The sensitive comms equipment inside and the crew manning it were protected from the inhospitable exterior environment by a dome-seal; a las-shielded pressurised bubble which offered an atmospheric safe haven, allowing the men inside to work unencumbered by the need for chem-suits. An RPG launched gamma missile would still be enough to blow the dome open, instantly killing everyone inside from the effects of exposure to the lethal Nu Earth atmosphere, but for reasons of his own, Rogue needed to capture the comms-station's facilities intact.

"Dispensing seal-burster, Rogue."

"Read my mind, Bagman," said Rogue, taking the compact missile-like device and slotting in onto the firing attachment at the front of his rifle.

They would now be panicking inside the dome, he knew. Alerted by Rogue's triggering of the auto-defences, they would be scrambling into chem-suits and grabbing weapons and ammo packs.

"Picking up a mayday call, Rogue. The bad news is, they definitely know who's out here knocking at the door," warned Helm.

"Stak! Nain! Genetik Infantryman!" sniggered Gunnar, putting on a stereotypical Nort accent straight out of the very worst kind of Souther propaganda war-viddies.

"Doesn't matter who they try to call for help," growled Rogue, raising and firing his rifle. "By the time anyone gets here, these slugs are going to be history."

The seal-burster shell blasted through the skin of the dome, opening a catastrophic breach in its carefully maintained pressurised environment. Clean, immeasurably precious air rushed out, the lethal toxins and pathogens of Nu Earth's atmosphere seeped in.

By the time Rogue stormed in through the airlock a few seconds later, just about everyone inside the dome was dead. Their corpses lay on the floor in the familiar positions of agonised contortion caused by exposure to the raw poison of Nu Earth's atmosphere.

One of the Norts had been arguably fortunate enough to get his chem-suit on and sealed up in time. He flayed towards Rogue, screaming incoherently in his native tongue, managing to snap off one panicked and poorly-aimed shot with the officer's pistol in his hand.

One shot was all he got. A carefully aimed double blast from Gunnar took him square in the chest and blew him backwards away from the comms equipment. His corpse sprawled on the floor alongside those of his comrades.

Rogue took off his helmet and laid it on the workspace beside one of the comms array units.

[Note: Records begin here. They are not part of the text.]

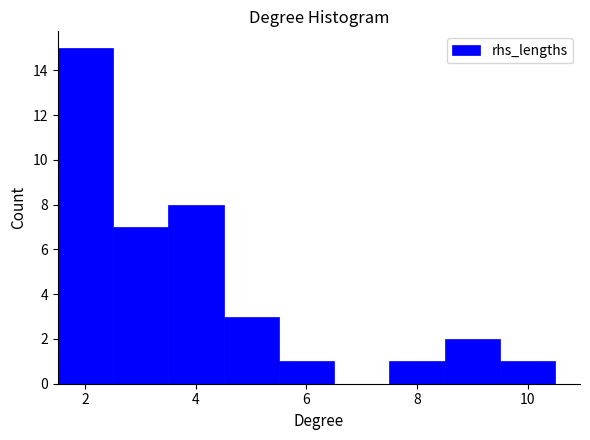

Reading left to right, list every bar in this chart as the range it spans on the x-axis followed by its height. Neither the bar edges nor the heights are printed on the chart, so give them approximately, as read against the axes.

1.5 to 2.5: 15
2.5 to 3.5: 7
3.5 to 4.5: 8
4.5 to 5.5: 3
5.5 to 6.5: 1
6.5 to 7.5: 0
7.5 to 8.5: 1
8.5 to 9.5: 2
9.5 to 10.5: 1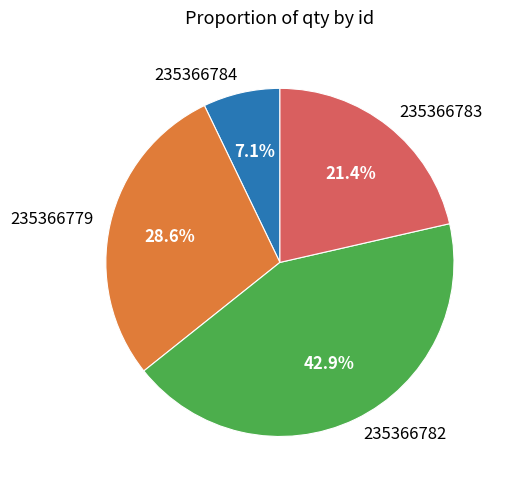

What percentage is the 235366784 slice, to the nearest percent?

7%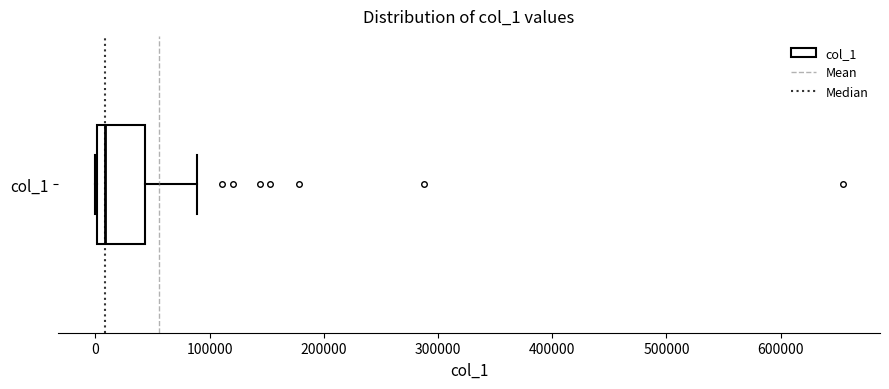

Read this box plot against the x-axis: the position of the median line, the range covered by the box, and the ends of both whiskers. The values are not printed on the chart, so give them approximately, as read against the axis.

median 10000, box 0 to 40000, whiskers 0 to 90000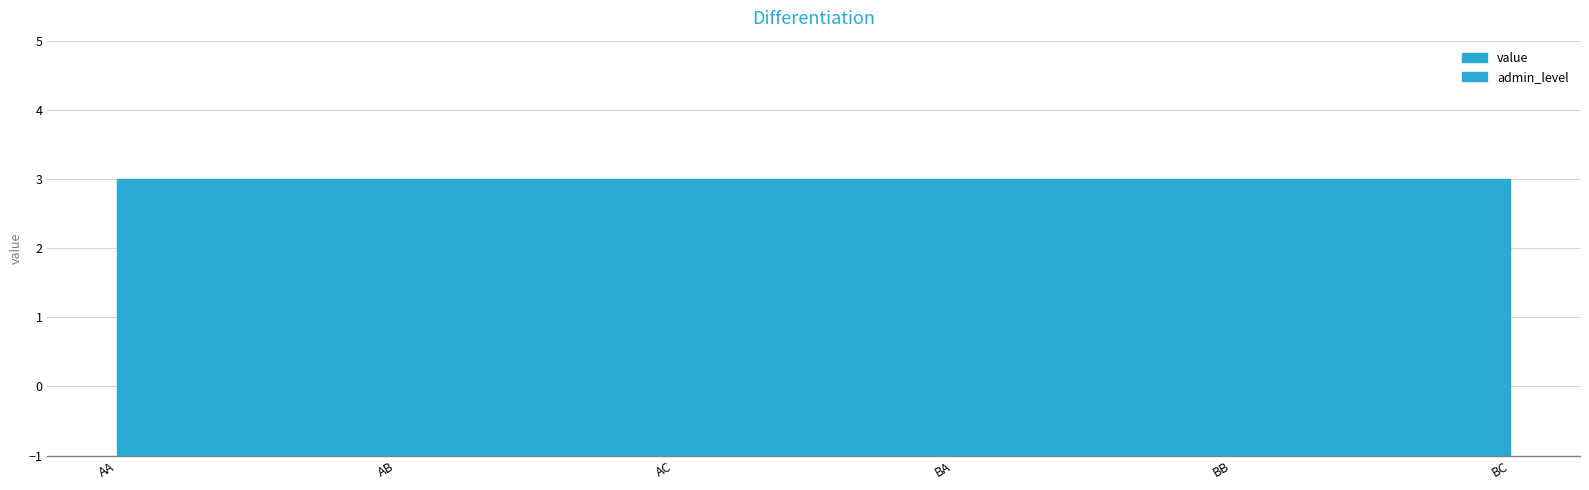

What are all the series names shown in the legend?

value, admin_level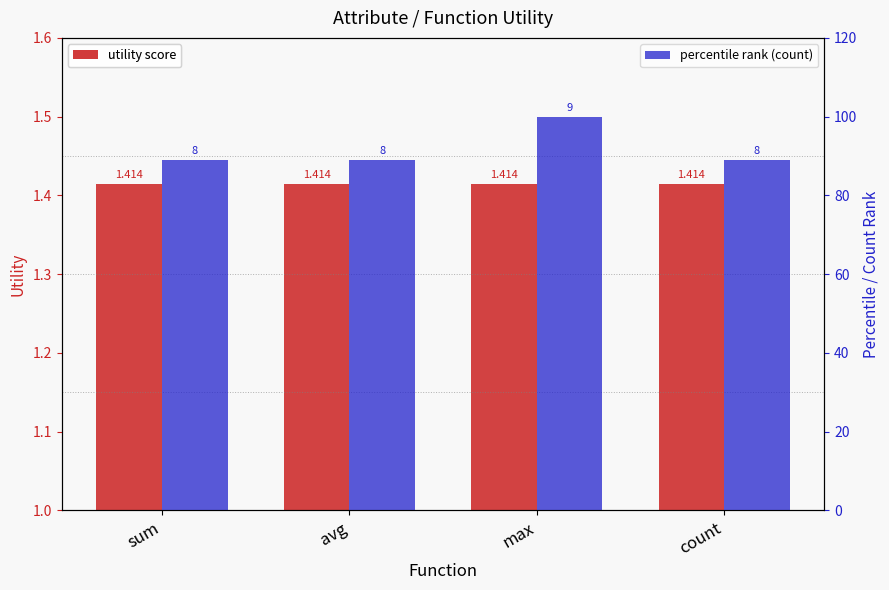

What is the difference between the maximum and minimum values in the percentile rank (count) series?

11.1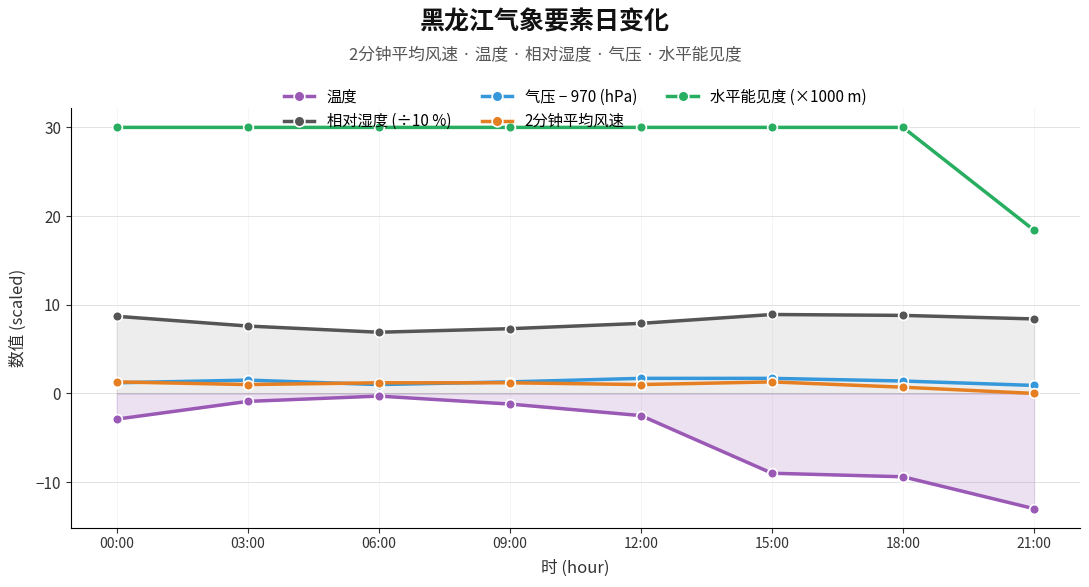

Reading left to right, what are all the values shown in this chart?

温度: 00:00=-2.9	03:00=-0.9	06:00=-0.3	09:00=-1.2	12:00=-2.5	15:00=-9.0	18:00=-9.4	21:00=-13.0
相对湿度 (÷10 %): 00:00=8.7	03:00=7.6	06:00=6.9	09:00=7.3	12:00=7.9	15:00=8.9	18:00=8.8	21:00=8.4
气压 − 970 (hPa): 00:00=1.2	03:00=1.5	06:00=1.0	09:00=1.3	12:00=1.7	15:00=1.7	18:00=1.4	21:00=0.9
2分钟平均风速: 00:00=1.3	03:00=1.0	06:00=1.2	09:00=1.2	12:00=1.0	15:00=1.3	18:00=0.7	21:00=0.0
水平能见度 (×1000 m): 00:00=30.0	03:00=30.0	06:00=30.0	09:00=30.0	12:00=30.0	15:00=30.0	18:00=30.0	21:00=18.4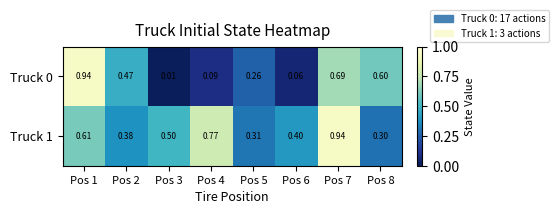

Is the value of Truck 0 at Pos 2 greater than the value of Truck 1 at Pos 5?

Yes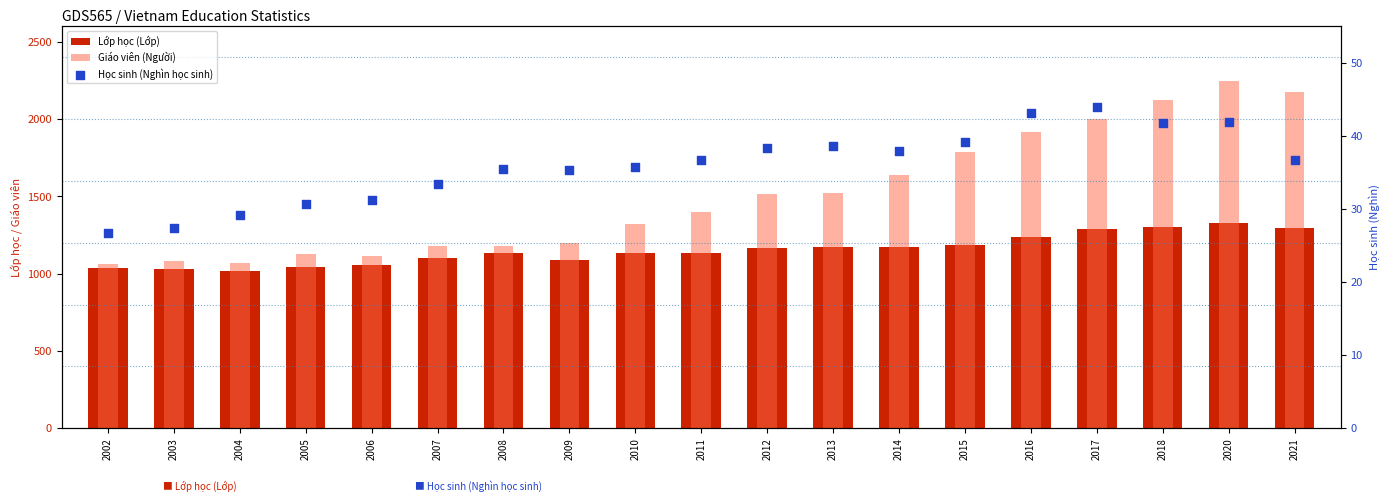

Which series contains the lowest Y value?

Học sinh (Nghìn học sinh)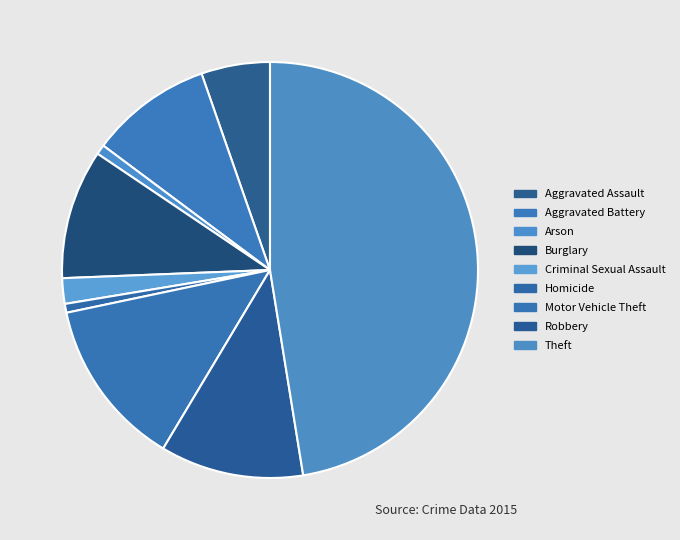

Count the number of slices in the pie.

9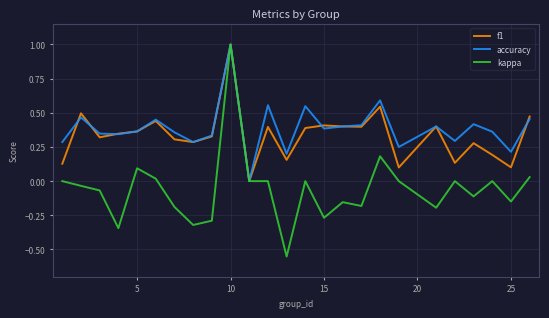

What is the maximum value for accuracy?

1.0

"Clock's ticking, Helm. Do your thing and let's get out of here before someone shows up in answer to that mayday call."

NINE

 

They were in and out of the comms-station in less than two minutes. Another few minutes' of fast cross-terrain movement at GI speed brought them to the half-buried wreck of a giant artillery tractor that they had already selected on their journey in as a good emergency fall back position. It was a few minutes after that they heard the sounds of the airstrike as a flight of Nort atmocraft gunships wiped the comms-station off the face of the earth. Afterwards, when the smoke and heat of the incendiary charges had cleared, a group of Nort hoppers came in and dropped two full platoons of troops into the area. Rogue watched for a few minutes as they nervously spread out their search as the hoppers hovered overhead, circling in a wide concentric pattern and scanning the jumbled terrain below with searchlights and gun targeters.

Rogue knew that the Norts had a whole wing of their military intelligence division dedicated to hunting him down and destroying him. As soon as the men in the comms-station had identified him and got their mayday out, Rogue knew from past experience that the Norts' response would be swift and brutal. That was why he had to get out of there as soon as possible.